How donut differs from pie chart in Licklider

Donut chart uses the same data contract and the same rendering engine as pie chart. The center opening is set at 50% of the radius and is not currently configurable.

In the current product, the center label can display Total n, Total value, Largest category, or custom text. Slice labels are also configurable, with the same options as pie chart: Name + %, Name + value, Name + value + %, % only, and Value only.

These are layout and labeling features, not accuracy features. The fixed 50% opening creates space for a center label, but it does not make adjacent slices easier to compare than they would be in a pie chart.

Required columns

Same as Pie Chart: one categorical column and one numeric value column. Licklider aggregates by summing values within each label before rendering.
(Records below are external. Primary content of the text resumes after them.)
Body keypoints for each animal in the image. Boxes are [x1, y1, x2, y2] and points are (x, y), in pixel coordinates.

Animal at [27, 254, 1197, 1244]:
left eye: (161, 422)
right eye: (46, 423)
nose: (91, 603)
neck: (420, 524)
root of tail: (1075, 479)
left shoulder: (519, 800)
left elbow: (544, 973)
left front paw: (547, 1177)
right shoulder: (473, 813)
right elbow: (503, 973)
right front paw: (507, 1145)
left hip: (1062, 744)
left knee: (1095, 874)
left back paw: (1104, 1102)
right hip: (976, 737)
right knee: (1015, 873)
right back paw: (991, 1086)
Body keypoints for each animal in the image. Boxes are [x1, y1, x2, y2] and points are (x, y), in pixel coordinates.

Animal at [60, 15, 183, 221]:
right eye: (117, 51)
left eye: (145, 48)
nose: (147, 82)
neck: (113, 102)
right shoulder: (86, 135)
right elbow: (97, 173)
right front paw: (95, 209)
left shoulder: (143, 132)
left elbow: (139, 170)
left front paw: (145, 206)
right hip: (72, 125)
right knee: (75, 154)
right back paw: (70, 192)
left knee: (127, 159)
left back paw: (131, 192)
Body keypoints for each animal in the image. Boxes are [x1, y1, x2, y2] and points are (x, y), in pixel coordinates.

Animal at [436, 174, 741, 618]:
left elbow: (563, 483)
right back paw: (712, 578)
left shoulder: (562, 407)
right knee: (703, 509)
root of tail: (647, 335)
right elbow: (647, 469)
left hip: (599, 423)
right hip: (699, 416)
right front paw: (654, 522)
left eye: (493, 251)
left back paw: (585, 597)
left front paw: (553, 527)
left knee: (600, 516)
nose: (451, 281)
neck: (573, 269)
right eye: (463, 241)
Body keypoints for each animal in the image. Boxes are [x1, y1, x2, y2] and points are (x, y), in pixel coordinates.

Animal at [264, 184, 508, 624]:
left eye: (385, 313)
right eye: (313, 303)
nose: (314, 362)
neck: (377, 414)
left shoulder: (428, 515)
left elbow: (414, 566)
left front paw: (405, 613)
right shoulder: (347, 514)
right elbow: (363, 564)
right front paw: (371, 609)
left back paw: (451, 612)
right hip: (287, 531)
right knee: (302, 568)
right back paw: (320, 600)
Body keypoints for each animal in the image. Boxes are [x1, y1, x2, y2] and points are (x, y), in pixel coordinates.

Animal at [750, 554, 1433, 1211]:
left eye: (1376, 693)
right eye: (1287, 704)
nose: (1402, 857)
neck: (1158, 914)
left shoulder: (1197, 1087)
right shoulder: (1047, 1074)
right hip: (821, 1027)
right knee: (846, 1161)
This aggregation is a display convenience. It does not determine whether summing within each label is scientifically the right summary for your dataset, nor does it distinguish automatically between one true whole and values that should really be compared as separate groups or conditions.

Example

Appropriate use

A flow cytometry panel shows the proportion of cell populations: CD4+ T cells (38%), CD8+ T cells (29%), B cells (21%), NK cells (12%). Four populations, clear shares. A donut chart with total cell count in the center would communicate both the composition and the sample size in one figure.

Not a reason to use donut

"The pie chart slices are too similar in size; maybe the donut will be easier to read." The hole does not resolve this. If slices are too similar to distinguish in a pie, they are equally indistinguishable in a donut. Use a bar chart instead.

Alternative figures

  • Use Pie Chart when no center label is needed and a full circle is cleaner.
  • Use Stacked Bar Chart when you need to compare composition across several categories at once.
  • Use a bar chart or Strip Plot for accurate category comparison.
  • Use Group Comparison figures when the question is whether groups differ.

Design Rationale & References

See Part to Whole - Design Rationale & References for the perceptual research basis for Licklider's approach to pie-style figures, including evidence on donut chart accuracy [5, 6].

The key design rule is simple: choose donut only when the center opening adds useful context, not because it is expected to fix pie-chart comparison limits. Licklider therefore treats donut as a layout variant of pie rather than as a perceptually stronger chart type.

Two relevant references are:

  1. Skau, D., Harrison, L., & Kosara, R. (2016). Arcs, angles, or areas: Individual data encodings in pie and donut charts. Computer Graphics Forum, 35(3), 121-130. https://doi.org/10.1111/cgf.12888
  2. Kosara, R., Skau, D., & Burch, M. (2019). There is no spoon: The effects of hole size on the perception of donut charts. Computer Graphics Forum, 38(3), 183-194. https://doi.org/10.1111/cgf.13694

These references support the specific Licklider claim made on this page: the center opening can be useful for labeling, but donut charts do not meaningfully improve slice-comparison accuracy over pie charts.